→ Work item:
Only the lines from the top of the data through the line containing "execution of scripts.</span></span>" should be duplicated, exactly as they appear.

→ Supplied material:
----------------

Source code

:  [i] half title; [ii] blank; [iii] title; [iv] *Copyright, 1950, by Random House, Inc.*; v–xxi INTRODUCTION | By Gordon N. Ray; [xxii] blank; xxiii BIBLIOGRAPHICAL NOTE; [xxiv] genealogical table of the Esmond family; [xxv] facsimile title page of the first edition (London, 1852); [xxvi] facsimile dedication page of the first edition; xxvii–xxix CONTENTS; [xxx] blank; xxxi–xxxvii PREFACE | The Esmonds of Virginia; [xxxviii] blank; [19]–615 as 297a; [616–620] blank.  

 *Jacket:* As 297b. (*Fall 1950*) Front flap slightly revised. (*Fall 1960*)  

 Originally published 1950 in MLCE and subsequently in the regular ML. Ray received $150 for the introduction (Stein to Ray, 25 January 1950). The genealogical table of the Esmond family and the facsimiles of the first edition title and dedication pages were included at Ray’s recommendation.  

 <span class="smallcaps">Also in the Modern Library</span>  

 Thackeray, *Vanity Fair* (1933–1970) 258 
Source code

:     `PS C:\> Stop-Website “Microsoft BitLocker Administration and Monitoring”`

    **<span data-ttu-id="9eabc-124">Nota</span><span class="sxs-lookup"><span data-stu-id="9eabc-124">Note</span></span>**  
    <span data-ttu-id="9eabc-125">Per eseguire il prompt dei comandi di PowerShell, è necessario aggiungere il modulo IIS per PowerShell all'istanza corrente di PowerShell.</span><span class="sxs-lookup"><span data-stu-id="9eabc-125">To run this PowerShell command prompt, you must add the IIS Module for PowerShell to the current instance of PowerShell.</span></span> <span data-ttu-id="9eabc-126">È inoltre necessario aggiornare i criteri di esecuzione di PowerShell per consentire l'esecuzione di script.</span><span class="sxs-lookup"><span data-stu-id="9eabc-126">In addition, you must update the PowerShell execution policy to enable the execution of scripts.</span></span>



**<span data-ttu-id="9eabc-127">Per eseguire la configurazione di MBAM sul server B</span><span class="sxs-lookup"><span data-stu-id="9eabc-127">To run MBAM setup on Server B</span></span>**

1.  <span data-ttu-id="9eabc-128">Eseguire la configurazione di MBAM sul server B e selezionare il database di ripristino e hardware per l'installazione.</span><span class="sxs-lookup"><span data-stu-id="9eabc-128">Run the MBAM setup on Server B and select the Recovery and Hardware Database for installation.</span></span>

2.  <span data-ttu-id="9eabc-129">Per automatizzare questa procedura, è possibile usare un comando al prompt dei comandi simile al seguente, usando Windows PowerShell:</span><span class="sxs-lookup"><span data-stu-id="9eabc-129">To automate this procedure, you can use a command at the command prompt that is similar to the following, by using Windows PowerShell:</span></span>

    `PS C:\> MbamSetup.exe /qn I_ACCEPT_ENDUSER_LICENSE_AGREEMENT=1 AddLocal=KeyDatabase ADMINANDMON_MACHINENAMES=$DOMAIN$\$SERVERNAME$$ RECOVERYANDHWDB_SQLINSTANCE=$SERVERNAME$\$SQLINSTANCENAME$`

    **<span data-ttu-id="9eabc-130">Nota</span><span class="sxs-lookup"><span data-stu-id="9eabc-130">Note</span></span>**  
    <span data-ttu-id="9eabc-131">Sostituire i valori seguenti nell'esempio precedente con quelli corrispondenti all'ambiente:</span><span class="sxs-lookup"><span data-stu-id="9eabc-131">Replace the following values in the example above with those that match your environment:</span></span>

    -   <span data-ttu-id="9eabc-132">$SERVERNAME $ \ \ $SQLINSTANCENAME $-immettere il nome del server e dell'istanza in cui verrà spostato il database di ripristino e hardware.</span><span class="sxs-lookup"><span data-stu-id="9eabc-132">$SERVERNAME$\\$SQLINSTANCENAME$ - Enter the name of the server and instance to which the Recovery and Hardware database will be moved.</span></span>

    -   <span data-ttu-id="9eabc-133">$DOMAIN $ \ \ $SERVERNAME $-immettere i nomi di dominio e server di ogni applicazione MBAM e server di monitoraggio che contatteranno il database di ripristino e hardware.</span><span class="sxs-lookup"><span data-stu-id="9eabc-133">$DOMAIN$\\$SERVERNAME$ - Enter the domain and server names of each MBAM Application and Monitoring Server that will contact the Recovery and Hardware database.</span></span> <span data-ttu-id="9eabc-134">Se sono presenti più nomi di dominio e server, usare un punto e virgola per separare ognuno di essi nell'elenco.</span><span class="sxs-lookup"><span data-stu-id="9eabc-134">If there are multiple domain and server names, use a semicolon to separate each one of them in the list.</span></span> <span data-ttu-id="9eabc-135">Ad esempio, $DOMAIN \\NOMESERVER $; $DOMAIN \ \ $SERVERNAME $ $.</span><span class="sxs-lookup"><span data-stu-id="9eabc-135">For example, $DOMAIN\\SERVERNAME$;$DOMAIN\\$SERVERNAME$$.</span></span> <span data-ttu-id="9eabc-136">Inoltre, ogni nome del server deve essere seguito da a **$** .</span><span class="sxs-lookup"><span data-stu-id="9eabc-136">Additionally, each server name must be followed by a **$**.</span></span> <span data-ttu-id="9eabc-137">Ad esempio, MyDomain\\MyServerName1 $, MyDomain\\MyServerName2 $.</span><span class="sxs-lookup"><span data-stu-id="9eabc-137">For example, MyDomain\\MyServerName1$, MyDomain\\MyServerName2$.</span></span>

----------------

→ Answer below:
Source code

:  [i] half title; [ii] blank; [iii] title; [iv] *Copyright, 1950, by Random House, Inc.*; v–xxi INTRODUCTION | By Gordon N. Ray; [xxii] blank; xxiii BIBLIOGRAPHICAL NOTE; [xxiv] genealogical table of the Esmond family; [xxv] facsimile title page of the first edition (London, 1852); [xxvi] facsimile dedication page of the first edition; xxvii–xxix CONTENTS; [xxx] blank; xxxi–xxxvii PREFACE | The Esmonds of Virginia; [xxxviii] blank; [19]–615 as 297a; [616–620] blank.  

 *Jacket:* As 297b. (*Fall 1950*) Front flap slightly revised. (*Fall 1960*)  

 Originally published 1950 in MLCE and subsequently in the regular ML. Ray received $150 for the introduction (Stein to Ray, 25 January 1950). The genealogical table of the Esmond family and the facsimiles of the first edition title and dedication pages were included at Ray’s recommendation.  

 <span class="smallcaps">Also in the Modern Library</span>  

 Thackeray, *Vanity Fair* (1933–1970) 258 
Source code

:     `PS C:\> Stop-Website “Microsoft BitLocker Administration and Monitoring”`

    **<span data-ttu-id="9eabc-124">Nota</span><span class="sxs-lookup"><span data-stu-id="9eabc-124">Note</span></span>**  
    <span data-ttu-id="9eabc-125">Per eseguire il prompt dei comandi di PowerShell, è necessario aggiungere il modulo IIS per PowerShell all'istanza corrente di PowerShell.</span><span class="sxs-lookup"><span data-stu-id="9eabc-125">To run this PowerShell command prompt, you must add the IIS Module for PowerShell to the current instance of PowerShell.</span></span> <span data-ttu-id="9eabc-126">È inoltre necessario aggiornare i criteri di esecuzione di PowerShell per consentire l'esecuzione di script.</span><span class="sxs-lookup"><span data-stu-id="9eabc-126">In addition, you must update the PowerShell execution policy to enable the execution of scripts.</span></span>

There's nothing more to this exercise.